Se sentó a pensar en el invulnerable refugio; al menos creía en ello. Detonaciones lejanas suponían una tarde sosegada. Estudiaba salir a mediodía para rebuscar azúcar, aceite y harina. Los escasos alimentos le preocupaban; lo frustraba ser incapaz de proveer a la familia.

El azúcar fue utilizada dos días antes en el cumpleaños once de Iván; hoy le permitió salir; su madre pariría en horas.

No estaba al frente; la nueva guerra le era extraña. Su brazo amputado en el conflicto anterior no le permitió alistarse como soldado y se arrepentía de haberse quedado.

Hubiera sido mejor ir al frente bajo las condiciones que le imponían, pero no aceptó.

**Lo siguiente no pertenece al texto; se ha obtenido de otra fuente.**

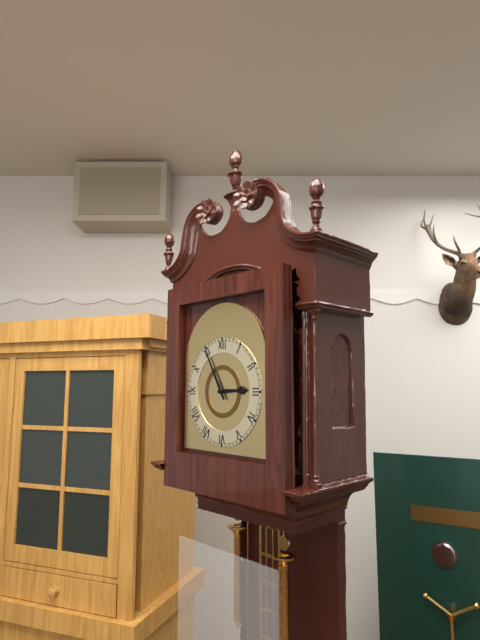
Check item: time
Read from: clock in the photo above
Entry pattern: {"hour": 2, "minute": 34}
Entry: {"hour": 2, "minute": 55}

Ahora, esperar un hijo en su condición lo abrumaba. De haber participado en la guerra, no hubiera engendrado y quizás resultara muerto en el campo de batalla; esa habría sido una salida justa y decorosa.

Sobresaltado por el sonido de vuelos rasantes, abrió la escotilla y asomó hasta la cintura. Los aviones se perdían en el horizonte.

Iván corría hacia el refugio antiaéreo donde vivían. El niño traía algo en las manos.

―¡Gorras blancas, papá! ¡Promesa de paz!

Adentro, el llanto del recién nacido avisó.